• REQUIRED WORK:
Copy every line of the records, from the very start down to and including the line containing "old fashioned construction".
=-=-=-=-=
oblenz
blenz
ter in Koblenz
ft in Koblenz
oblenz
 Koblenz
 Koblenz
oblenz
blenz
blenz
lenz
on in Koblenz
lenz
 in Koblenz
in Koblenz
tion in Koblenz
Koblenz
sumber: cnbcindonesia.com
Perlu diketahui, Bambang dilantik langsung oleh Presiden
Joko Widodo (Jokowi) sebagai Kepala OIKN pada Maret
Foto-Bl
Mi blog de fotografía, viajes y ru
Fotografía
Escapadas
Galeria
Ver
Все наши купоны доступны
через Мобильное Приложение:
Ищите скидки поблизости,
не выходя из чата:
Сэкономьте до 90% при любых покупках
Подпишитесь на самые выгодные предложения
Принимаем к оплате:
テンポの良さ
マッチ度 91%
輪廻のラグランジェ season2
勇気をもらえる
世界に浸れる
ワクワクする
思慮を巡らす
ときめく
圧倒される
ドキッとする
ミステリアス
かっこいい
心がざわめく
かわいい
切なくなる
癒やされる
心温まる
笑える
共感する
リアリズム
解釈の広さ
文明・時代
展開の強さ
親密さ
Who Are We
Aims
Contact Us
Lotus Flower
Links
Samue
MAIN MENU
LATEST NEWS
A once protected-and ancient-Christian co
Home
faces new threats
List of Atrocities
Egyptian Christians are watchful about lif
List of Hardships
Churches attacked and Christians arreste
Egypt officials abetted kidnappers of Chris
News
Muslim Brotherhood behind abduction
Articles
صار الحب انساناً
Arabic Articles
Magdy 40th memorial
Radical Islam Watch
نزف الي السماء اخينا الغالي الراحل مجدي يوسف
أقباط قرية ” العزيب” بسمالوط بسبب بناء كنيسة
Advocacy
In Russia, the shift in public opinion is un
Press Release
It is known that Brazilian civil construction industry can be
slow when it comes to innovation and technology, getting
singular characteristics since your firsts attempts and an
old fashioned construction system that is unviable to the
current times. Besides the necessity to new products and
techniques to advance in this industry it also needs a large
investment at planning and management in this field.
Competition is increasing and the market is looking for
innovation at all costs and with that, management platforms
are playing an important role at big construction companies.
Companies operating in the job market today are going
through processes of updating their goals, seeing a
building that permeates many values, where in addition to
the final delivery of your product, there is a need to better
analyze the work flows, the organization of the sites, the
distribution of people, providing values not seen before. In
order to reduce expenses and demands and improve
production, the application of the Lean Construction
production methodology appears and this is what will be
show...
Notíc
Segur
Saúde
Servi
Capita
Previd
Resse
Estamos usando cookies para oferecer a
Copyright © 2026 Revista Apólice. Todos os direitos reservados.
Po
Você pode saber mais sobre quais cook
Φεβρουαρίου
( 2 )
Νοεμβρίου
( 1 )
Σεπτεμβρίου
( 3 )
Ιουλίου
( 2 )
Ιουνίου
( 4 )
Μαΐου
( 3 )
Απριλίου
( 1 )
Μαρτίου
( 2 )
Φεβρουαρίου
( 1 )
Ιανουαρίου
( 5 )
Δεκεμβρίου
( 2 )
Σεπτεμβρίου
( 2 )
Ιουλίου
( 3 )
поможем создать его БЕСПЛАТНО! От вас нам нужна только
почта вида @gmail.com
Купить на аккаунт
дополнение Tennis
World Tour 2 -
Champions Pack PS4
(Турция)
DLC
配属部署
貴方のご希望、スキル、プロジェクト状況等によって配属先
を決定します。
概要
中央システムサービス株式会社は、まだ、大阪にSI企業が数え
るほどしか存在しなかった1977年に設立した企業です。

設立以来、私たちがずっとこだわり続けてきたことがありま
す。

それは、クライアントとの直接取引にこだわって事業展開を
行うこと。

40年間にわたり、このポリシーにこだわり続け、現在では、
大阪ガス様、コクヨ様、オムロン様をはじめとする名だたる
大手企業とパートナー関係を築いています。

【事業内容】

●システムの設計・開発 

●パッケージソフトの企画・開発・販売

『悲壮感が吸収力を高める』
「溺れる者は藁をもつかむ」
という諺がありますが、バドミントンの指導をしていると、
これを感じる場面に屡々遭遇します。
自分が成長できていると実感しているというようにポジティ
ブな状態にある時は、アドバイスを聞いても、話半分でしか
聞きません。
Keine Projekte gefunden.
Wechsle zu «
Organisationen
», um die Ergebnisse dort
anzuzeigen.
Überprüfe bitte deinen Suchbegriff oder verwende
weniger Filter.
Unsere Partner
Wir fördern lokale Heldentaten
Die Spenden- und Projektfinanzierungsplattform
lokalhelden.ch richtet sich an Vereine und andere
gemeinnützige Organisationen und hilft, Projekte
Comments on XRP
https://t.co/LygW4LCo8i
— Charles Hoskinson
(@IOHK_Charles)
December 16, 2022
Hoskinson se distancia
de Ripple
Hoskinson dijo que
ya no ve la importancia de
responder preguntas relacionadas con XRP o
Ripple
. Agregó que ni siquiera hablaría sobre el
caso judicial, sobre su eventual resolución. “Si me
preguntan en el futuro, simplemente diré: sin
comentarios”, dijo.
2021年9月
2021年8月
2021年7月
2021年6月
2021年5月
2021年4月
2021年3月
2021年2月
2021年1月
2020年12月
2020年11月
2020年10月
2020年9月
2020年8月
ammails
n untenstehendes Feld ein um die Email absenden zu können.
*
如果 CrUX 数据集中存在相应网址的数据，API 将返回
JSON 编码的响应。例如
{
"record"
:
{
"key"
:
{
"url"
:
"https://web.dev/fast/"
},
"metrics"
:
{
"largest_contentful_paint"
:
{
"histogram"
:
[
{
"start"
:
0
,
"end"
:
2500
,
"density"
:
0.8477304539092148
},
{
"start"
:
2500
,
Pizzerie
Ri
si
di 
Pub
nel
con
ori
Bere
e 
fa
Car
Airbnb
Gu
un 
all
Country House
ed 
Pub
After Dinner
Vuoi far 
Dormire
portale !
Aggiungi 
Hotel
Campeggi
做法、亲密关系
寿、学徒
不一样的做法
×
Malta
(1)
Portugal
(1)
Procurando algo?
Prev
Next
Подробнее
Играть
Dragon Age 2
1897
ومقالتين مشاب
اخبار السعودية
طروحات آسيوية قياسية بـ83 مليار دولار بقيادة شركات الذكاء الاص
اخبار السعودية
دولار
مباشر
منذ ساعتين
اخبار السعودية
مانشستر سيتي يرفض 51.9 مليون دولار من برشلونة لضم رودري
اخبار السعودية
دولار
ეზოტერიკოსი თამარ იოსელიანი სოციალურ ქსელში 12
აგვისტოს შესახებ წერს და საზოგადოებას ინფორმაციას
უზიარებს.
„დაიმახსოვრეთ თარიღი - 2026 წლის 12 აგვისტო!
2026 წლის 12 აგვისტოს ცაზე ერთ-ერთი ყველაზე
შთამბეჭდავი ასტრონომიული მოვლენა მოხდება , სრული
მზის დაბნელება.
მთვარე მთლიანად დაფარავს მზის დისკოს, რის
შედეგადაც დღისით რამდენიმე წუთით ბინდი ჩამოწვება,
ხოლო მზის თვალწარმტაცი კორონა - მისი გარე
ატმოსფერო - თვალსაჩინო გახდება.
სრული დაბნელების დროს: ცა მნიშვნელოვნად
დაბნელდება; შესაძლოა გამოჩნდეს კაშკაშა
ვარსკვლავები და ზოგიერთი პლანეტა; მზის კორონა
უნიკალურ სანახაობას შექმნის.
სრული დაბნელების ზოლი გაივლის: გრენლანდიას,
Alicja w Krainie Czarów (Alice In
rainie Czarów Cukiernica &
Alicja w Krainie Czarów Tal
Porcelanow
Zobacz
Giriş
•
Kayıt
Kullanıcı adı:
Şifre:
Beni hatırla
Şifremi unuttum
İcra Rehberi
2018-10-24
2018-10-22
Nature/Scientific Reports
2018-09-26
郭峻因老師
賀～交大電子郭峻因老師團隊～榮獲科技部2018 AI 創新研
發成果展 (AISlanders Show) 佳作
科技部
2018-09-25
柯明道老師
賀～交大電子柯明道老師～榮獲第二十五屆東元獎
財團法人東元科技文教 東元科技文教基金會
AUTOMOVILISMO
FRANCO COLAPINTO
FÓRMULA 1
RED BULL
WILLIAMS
=-=-=-=-=
• SOLUTION:
oblenz
blenz
ter in Koblenz
ft in Koblenz
oblenz
 Koblenz
 Koblenz
oblenz
blenz
blenz
lenz
on in Koblenz
lenz
 in Koblenz
in Koblenz
tion in Koblenz
Koblenz
sumber: cnbcindonesia.com
Perlu diketahui, Bambang dilantik langsung oleh Presiden
Joko Widodo (Jokowi) sebagai Kepala OIKN pada Maret
Foto-Bl
Mi blog de fotografía, viajes y ru
Fotografía
Escapadas
Galeria
Ver
Все наши купоны доступны
через Мобильное Приложение:
Ищите скидки поблизости,
не выходя из чата:
Сэкономьте до 90% при любых покупках
Подпишитесь на самые выгодные предложения
Принимаем к оплате:
テンポの良さ
マッチ度 91%
輪廻のラグランジェ season2
勇気をもらえる
世界に浸れる
ワクワクする
思慮を巡らす
ときめく
圧倒される
ドキッとする
ミステリアス
かっこいい
心がざわめく
かわいい
切なくなる
癒やされる
心温まる
笑える
共感する
リアリズム
解釈の広さ
文明・時代
展開の強さ
親密さ
Who Are We
Aims
Contact Us
Lotus Flower
Links
Samue
MAIN MENU
LATEST NEWS
A once protected-and ancient-Christian co
Home
faces new threats
List of Atrocities
Egyptian Christians are watchful about lif
List of Hardships
Churches attacked and Christians arreste
Egypt officials abetted kidnappers of Chris
News
Muslim Brotherhood behind abduction
Articles
صار الحب انساناً
Arabic Articles
Magdy 40th memorial
Radical Islam Watch
نزف الي السماء اخينا الغالي الراحل مجدي يوسف
أقباط قرية ” العزيب” بسمالوط بسبب بناء كنيسة
Advocacy
In Russia, the shift in public opinion is un
Press Release
It is known that Brazilian civil construction industry can be
slow when it comes to innovation and technology, getting
singular characteristics since your firsts attempts and an
old fashioned construction system that is unviable to the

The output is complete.